Cloud storage and encryption revisited: Bitlocker attacks (part II)


Instead of adopting one of the standardized narrow block cipher modes for Bitlocker, Windows 8 removed the diffuser and reverted to plain CBC mode. This bizarre change greatly simplifies crafting controlled changes to binaries to obtain arbitrary code execution. Suppose we know the sectors on disk where a particular application resides and we know exactly which version of that application it is. Now the PE format for Windows executables contains many sections- some of them meta-data/headers, others resources such as strings and icons. More interestingly, there are the portions which are truly “executable;” they contain the stream of instructions that will run when this application is invoked. Being able to manipulate even a small number of instructions in that stream achieves code execution.

There are several practical difficulties along the way. As pointed out, CBC mode does not permit changes with surgical precision- we can control one full block of 16 bytes but only at the expense of having no say over the preceding one. But one can repeat the same trick with the next two adjacent blocks, getting to control  one out of two blocks in each sector. That calls for an unusual way to organize shell code: divide it into small fragments of 14 bytes or less, with 2-byte relative forward jumps at the end to skip over the next block that is outside our control. (As the analog of return-oriented programming, this could be jump-oriented programming.) We also need to locate a candidate block that can be used as entry point into the shell code. Recall that controlling block N requires that we modify block N-1; that means code linearly executing through block N-1 may crash or do strange things before reaching block N. Instead we need to find a point in the binary where a branch or call target lands at the beginning of a nicely aligned 16-byte block. Considering that most functions will be aligned at 8 or 16 byte addresses, this is not a significant hurdle.
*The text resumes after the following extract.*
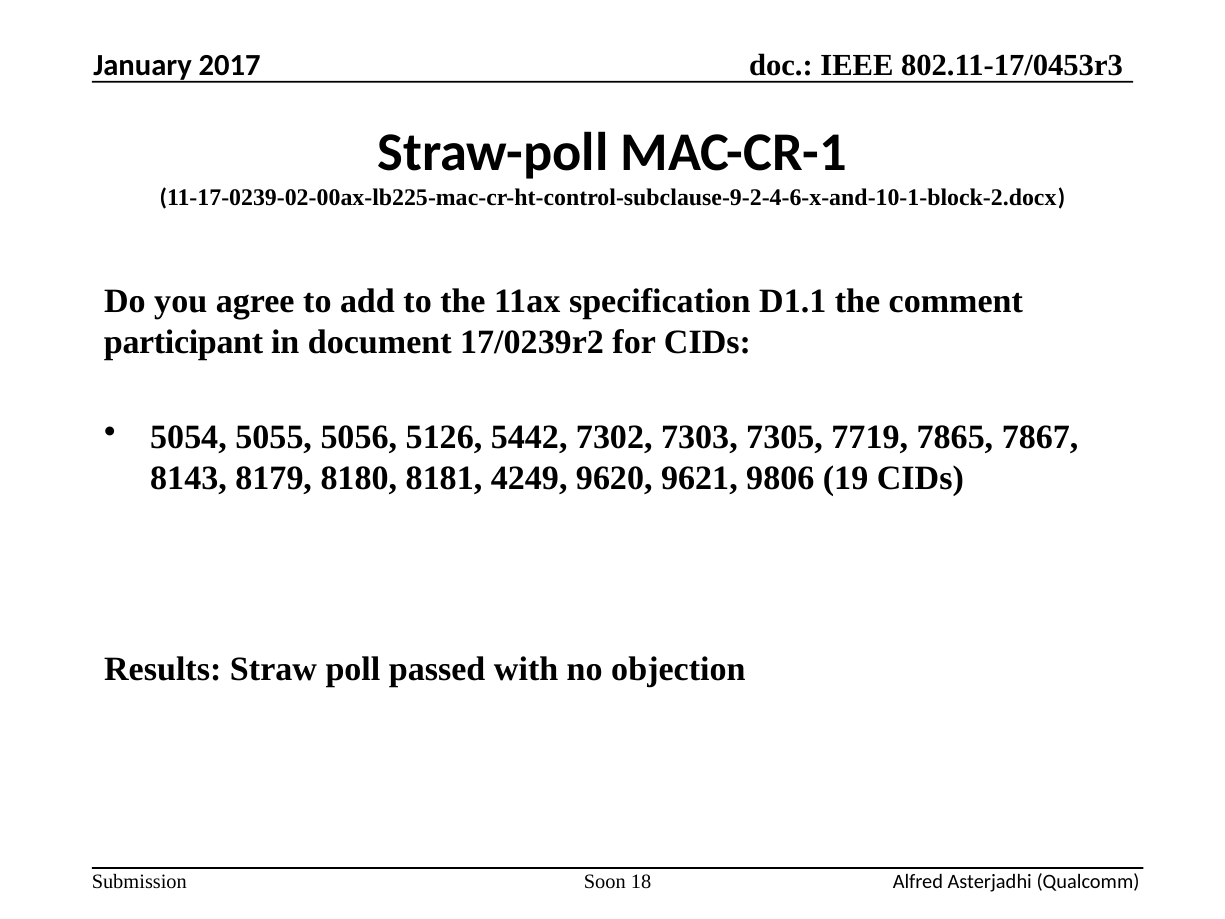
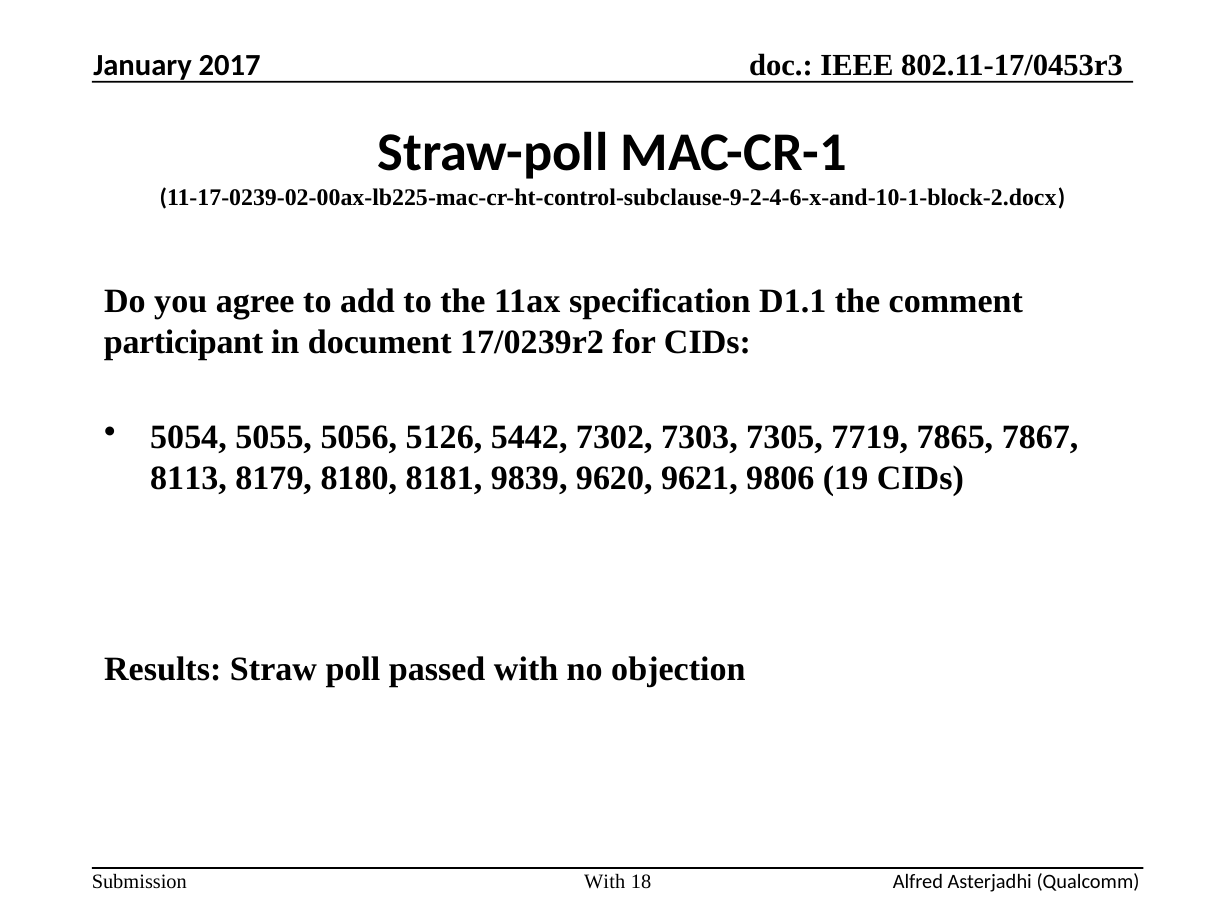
8143: 8143 -> 8113
4249: 4249 -> 9839
Soon at (605, 881): Soon -> With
Exploiting this against a local Bitlocker-protected boot volume is straightforward, as demonstrated in the iSEC research: choose a binary that is guaranteed to be executed automatically on boot without user action- such as winlogon– along with a code path in that binary that is guaranteed to be hit. For removable drives and cloud storage, it is less clear whether these conditions will arise in practice. Such volumes typically contain “data”- documents, presentations, music, photography etc. instead of executable files that can be readily infected with shellcode. (Exception being whole-system images meant for recovering from an OS corruption.) But one can not rule out more sophisticated attacks; the definition of what counts as “executable” is itself encoded in the filesystem metadata, which can be modified with the same technique for modifying file contents. For example the user may have uploaded a Word document with “doc” extension to the cloud. But if we change the extension to “bat” and modify the contents appropriately to create a valid batch file, we get code execution.

There is another challenge that makes exploitation harder for the cloud case: knowing exactly where on disk the file targeted for modifications resides. This is easier to determine for local attacks where disk layout is based on a fixed template. If we know the victim is using a particular Dell laptop with factory-installed Windows image, we can order an identical laptop with same size disk and examine which sectors the target binary occupies on that Window installation. (This will not work for files that are replaced. For example if an OS update brings in a new version of some system binary, chances are it will not be updated in place. Instead it will be recreated by assigning new sectors from unused space— sectors whose locations are unpredictable because they are based on the pattern disk usage up until that point.) By contrast volumes synced to the cloud do not have a fixed structure, directory pattern or naming convention that can be used to estimate where interesting data may have ended up.

Still, none of these problems qualify as a systemic mitigation. If anything the remote storage scenario illustrates why it is necessary to move beyond the core assumption in FDE, namely that each sector must encrypt to exactly one sector, with no room for expansion to accommodate integrity checks. That is a reasonable assumption for local disk encryption for reasons articulated in the Elephant diffuser whitepaper: compatibility when encrypting existing volumes, performance overhead from having to read/write multiple sectors if integrity checks were stored separately and resulting requirement for transactional updates. None of these constraints apply to cloud storage. It may be possible to retrofit required data expansion into protocols such as iSCSI to salvage full-disk encryption. A more pessimistic conclusion is that FDE is not the right framework for creating private storage in the cloud, and different file-system level approaches may be necessary.